◆ TASK INPUTS:
========

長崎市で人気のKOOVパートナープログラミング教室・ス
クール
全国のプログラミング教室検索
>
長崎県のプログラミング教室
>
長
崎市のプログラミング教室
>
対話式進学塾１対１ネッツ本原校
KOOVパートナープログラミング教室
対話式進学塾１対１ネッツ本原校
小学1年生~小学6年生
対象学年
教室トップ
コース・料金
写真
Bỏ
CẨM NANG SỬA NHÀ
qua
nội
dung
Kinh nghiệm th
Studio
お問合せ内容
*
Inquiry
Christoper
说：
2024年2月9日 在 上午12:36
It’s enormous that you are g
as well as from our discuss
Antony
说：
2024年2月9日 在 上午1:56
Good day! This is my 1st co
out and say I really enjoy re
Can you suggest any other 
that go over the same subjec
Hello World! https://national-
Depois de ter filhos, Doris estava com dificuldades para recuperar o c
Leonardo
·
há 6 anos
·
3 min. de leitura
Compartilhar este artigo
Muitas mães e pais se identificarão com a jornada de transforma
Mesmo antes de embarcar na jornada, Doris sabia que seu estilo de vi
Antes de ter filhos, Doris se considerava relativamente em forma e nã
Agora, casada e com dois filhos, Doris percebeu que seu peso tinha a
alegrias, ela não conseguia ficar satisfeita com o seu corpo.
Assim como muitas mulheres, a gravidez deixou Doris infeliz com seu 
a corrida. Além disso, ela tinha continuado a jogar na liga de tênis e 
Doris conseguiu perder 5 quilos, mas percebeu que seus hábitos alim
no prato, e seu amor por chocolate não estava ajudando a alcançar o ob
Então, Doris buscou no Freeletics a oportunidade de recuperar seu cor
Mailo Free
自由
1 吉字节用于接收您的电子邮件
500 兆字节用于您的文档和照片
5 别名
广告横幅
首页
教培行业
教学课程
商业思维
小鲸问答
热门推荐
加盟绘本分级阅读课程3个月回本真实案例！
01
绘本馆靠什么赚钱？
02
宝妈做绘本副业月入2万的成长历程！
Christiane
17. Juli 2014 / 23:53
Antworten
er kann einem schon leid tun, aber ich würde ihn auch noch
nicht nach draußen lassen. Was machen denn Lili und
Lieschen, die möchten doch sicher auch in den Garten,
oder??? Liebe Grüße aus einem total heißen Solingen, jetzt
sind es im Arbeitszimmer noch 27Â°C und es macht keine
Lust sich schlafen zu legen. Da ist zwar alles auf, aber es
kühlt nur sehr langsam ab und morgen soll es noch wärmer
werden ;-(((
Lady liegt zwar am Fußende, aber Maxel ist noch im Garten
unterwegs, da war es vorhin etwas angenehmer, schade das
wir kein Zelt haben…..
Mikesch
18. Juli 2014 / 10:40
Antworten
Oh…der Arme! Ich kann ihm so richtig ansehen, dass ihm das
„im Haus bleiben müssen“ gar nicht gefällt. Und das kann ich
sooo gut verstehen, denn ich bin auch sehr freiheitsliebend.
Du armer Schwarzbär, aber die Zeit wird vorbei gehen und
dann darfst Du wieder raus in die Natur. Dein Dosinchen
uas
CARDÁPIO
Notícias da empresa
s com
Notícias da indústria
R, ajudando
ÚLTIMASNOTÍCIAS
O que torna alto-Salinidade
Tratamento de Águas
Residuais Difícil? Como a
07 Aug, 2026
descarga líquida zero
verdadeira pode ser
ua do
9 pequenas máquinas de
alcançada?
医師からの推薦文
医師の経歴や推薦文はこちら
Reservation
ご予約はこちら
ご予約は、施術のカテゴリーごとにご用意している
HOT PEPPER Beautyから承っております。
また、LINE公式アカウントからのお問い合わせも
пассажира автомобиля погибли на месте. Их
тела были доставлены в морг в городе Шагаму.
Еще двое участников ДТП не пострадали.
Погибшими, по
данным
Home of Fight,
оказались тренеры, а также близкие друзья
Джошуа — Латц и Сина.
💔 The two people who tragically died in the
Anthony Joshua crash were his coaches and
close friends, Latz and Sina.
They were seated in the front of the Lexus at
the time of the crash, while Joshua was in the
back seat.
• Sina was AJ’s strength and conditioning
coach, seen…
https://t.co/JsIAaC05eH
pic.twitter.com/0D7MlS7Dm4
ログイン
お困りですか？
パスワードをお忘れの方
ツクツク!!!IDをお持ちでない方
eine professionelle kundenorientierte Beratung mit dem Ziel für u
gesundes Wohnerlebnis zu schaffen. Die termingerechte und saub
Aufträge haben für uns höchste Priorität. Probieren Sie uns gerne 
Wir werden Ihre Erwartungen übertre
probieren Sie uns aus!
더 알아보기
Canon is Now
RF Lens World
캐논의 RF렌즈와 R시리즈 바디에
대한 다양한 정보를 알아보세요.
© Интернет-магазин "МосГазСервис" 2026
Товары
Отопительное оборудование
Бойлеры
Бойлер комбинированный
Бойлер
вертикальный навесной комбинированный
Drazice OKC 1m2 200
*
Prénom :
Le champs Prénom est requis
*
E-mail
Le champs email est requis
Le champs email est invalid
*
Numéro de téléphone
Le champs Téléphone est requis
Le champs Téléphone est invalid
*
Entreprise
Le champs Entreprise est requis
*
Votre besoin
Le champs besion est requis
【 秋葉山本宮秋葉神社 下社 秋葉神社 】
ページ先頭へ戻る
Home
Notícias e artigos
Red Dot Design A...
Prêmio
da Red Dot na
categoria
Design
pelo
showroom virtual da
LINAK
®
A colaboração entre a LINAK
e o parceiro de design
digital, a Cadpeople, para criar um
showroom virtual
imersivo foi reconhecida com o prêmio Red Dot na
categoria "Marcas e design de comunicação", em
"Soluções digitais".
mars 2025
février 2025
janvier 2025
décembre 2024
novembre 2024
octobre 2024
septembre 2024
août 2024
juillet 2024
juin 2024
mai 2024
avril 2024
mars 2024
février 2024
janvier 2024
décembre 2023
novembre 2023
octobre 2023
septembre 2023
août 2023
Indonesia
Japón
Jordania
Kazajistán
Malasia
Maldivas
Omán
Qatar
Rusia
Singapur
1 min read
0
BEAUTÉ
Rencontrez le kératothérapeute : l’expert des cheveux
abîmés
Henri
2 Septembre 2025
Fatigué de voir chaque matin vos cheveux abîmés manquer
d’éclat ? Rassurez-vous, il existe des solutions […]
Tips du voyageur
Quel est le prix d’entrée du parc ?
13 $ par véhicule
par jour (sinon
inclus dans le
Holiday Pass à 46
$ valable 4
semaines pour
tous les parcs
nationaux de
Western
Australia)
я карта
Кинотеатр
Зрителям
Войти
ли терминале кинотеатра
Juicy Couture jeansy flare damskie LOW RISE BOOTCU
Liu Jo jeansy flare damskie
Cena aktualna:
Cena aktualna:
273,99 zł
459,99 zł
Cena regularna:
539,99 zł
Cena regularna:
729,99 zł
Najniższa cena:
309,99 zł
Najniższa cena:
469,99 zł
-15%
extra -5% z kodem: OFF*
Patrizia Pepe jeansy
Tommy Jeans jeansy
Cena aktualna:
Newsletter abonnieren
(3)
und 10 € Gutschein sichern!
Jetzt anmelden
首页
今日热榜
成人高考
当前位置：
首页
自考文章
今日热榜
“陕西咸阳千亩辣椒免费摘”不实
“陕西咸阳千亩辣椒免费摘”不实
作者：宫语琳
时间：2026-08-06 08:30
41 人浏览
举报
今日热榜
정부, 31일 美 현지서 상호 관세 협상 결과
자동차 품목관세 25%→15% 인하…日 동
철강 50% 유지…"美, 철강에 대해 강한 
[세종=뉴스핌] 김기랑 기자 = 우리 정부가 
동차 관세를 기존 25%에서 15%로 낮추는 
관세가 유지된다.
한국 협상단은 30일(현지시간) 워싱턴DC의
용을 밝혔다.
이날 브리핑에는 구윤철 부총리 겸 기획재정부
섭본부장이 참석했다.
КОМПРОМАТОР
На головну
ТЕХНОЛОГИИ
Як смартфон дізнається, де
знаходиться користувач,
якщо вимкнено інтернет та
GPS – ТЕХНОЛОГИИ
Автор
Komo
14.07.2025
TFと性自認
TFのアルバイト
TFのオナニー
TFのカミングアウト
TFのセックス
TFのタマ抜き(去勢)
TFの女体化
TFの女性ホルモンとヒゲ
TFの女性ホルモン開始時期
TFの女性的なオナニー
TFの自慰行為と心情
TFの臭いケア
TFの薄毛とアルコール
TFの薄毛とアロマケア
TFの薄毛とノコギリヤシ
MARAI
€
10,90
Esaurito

========

Could you retype the stretch from the start of the listing through the line containing "a corrida. Além", both included, character for character?

長崎市で人気のKOOVパートナープログラミング教室・ス
クール
全国のプログラミング教室検索
>
長崎県のプログラミング教室
>
長
崎市のプログラミング教室
>
対話式進学塾１対１ネッツ本原校
KOOVパートナープログラミング教室
対話式進学塾１対１ネッツ本原校
小学1年生~小学6年生
対象学年
教室トップ
コース・料金
写真
Bỏ
CẨM NANG SỬA NHÀ
qua
nội
dung
Kinh nghiệm th
Studio
お問合せ内容
*
Inquiry
Christoper
说：
2024年2月9日 在 上午12:36
It’s enormous that you are g
as well as from our discuss
Antony
说：
2024年2月9日 在 上午1:56
Good day! This is my 1st co
out and say I really enjoy re
Can you suggest any other 
that go over the same subjec
Hello World! https://national-
Depois de ter filhos, Doris estava com dificuldades para recuperar o c
Leonardo
·
há 6 anos
·
3 min. de leitura
Compartilhar este artigo
Muitas mães e pais se identificarão com a jornada de transforma
Mesmo antes de embarcar na jornada, Doris sabia que seu estilo de vi
Antes de ter filhos, Doris se considerava relativamente em forma e nã
Agora, casada e com dois filhos, Doris percebeu que seu peso tinha a
alegrias, ela não conseguia ficar satisfeita com o seu corpo.
Assim como muitas mulheres, a gravidez deixou Doris infeliz com seu 
a corrida. Além disso, ela tinha continuado a jogar na liga de tênis e 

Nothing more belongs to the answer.